• _COMPLETE O SEGUINTE_
A: Diga se cada afirmação concorda com a crônica sobre Marujo: (i) Marujo trabalhou como barraqueiro na praia do Leme; (ii) o apelido de Marujo vinha de ele ser ex-marítimo; (iii) o truque da nota grande funcionou e a bala foi vendida fiado. Responda sim ou não a cada uma e cite, sem alterar nada, as palavras da crônica que decidem.
B: Retome a crônica sobre Marujo e continue-a a partir do ponto em que ela termina.

• _TEXTO DE ORIGEM_
---*---
MARUJO E UMA LIÇÃO DE DESAPEGO MATERIAL

O episódio a seguir aconteceu no meu querido LEME... Bairro da Zona Sul do Rio de Janeiro, onde morei por vários anos e lá deixei grandes amigos. Um dos personagens da estória é este que vos escreve. O outro, conhecido como *MARUJO, foi uma das folclóricas figuras que conheci pelas areias de Copacabana.

Marujo trabalhou um tempo como barraqueiro na praia do Leme. Quando perdeu o ponto, passou a ajudar outros barraqueiros, carregando cadeiras e barracas. Muito carismático, cumprimentava a todos e tratava os frequentadores da praia com gentileza e cortesia. Não fazia distinção se o cliente era rico ou pobre, “gringo” ou “brazuca”, do "morro" ou do "asfalto". Todos eram por ele bem tratados.

Bebia sua cervejinha - quando o lucro da praia era maior -, ou sua pinga - nos dias de praia magra - sempre pelos bares da Rua Gustavo Sampaio.

Como ex-marítimo (razão de seu apelido), sempre contava estórias do alto-mar, casos da estiva e boas piadas.

Estávamos no final de 1999, às vésperas do tão esperado ano 2000 e do reveillon do milênio. As festas e confraternizações de dezembro lotavam minha agenda... e esvaziavam meu bolso.

Era uma noite de quinta ou sexta-feira. Eu estava indo para a "night" bem arrumado: calça cinza, camisa preta de linho, sapato no brilho, gel no cabelo, barba feita e perfumado. Mas com uma única "onça" na carteira, que, diga-se de passagem, deveria durar literalmente até o século seguinte. Fiz o tradicional "esquenta" no bar DA-MOÇA e, no caminho da Avenida Prado Júnior, passei pelo bar CACHORRÃO para comprar uma bala extra forte - a única que disfarçaria meu bafo de cana.

O atendente, na ocasião por mim desconhecido, disse não ter troco para R$ 50,00, mas não disse o esperado "depois você me paga". O truque da nota grande para compra pequena, que normalmente acaba em fiado, não deu certo. Desolado, fui saindo do bar já pensando o pior: "com este bafo de cachaça, não pego nem as primas da P.J."
---*---
(Listagens de coordenadas em pixels)
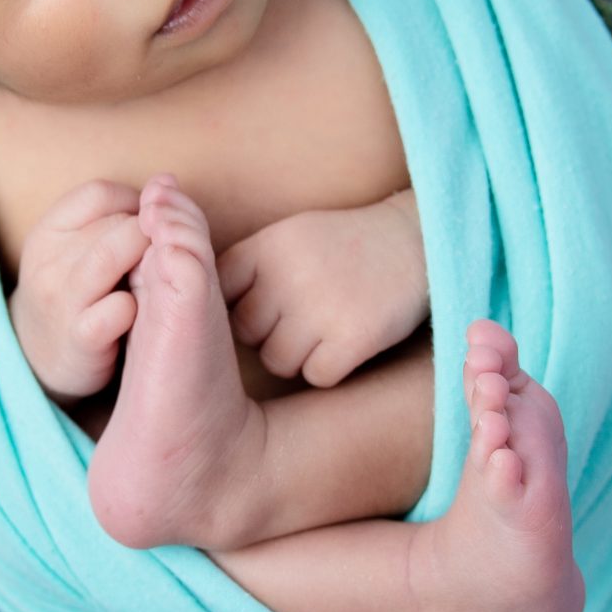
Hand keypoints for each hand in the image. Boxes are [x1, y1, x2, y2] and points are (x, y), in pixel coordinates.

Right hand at [8, 178, 147, 399]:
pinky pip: (118, 308)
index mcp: (47, 231)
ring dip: (149, 260)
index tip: (149, 229)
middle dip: (151, 235)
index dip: (136, 205)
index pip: (99, 194)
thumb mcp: (74, 248)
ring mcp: (60, 300)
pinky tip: (144, 309)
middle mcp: (47, 262)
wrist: (37, 358)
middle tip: (164, 254)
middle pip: (115, 223)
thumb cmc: (73, 292)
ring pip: (113, 255)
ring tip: (159, 275)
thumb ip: (112, 217)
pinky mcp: (79, 338)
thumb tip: (167, 184)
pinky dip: (139, 303)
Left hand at [217, 190, 426, 389]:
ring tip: (324, 330)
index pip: (219, 295)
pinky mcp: (353, 336)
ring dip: (297, 356)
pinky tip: (345, 345)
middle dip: (267, 335)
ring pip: (276, 362)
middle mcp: (287, 275)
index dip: (238, 307)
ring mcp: (320, 306)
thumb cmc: (343, 245)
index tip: (263, 305)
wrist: (416, 239)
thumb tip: (195, 308)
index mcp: (265, 246)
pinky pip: (315, 376)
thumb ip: (248, 267)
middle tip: (300, 320)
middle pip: (245, 334)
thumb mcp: (289, 235)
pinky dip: (329, 370)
---*---
• _RESPOSTAS ESPERADAS_
A:
(i) Sim. “Marujo trabalhou um tempo como barraqueiro na praia do Leme.”
(ii) Sim. “Como ex-marítimo (razão de seu apelido)”
(iii) Não. “O truque da nota grande para compra pequena, que normalmente acaba em fiado, não deu certo.”

B:
Foi então que aconteceu o inesperado. Uma figura sem camisa, com um bafo de pinga mais forte do que o meu, e todo sujo de areia, pega em meu braço e diz: "vai levar a bala sim!" e, com uma altivez peculiar, ordenou ao atendente: "Antônio, dá a bala 'pro garoto'... EU PAGO!".

O bar estava cheio e eu fiquei constrangido com a situação. Imaginem a cena: Eu de um lado, bem vestido, barba feita, perfumado e com uma nota de R$ 50,00 - sem querer pagar pela bala; e, do outro lado, uma figura sem camisa, suja de areia, mal-cheirosa e provavelmente sem R$ 0,50 no bolso - mas querendo pagar a bala por mim.

Tive vergonha de mim mesmo... e, ao pensar comigo, "... esse cara não deve ter dinheiro para uma pinga e quer me pagar uma bala?!", fiquei mais sem graça ainda. Então, disfarcei meu constrangimento e, agradecendo a atenção daquele que depois soube tratar-se do MARUJO, recusei a bala e tentei deixar o local.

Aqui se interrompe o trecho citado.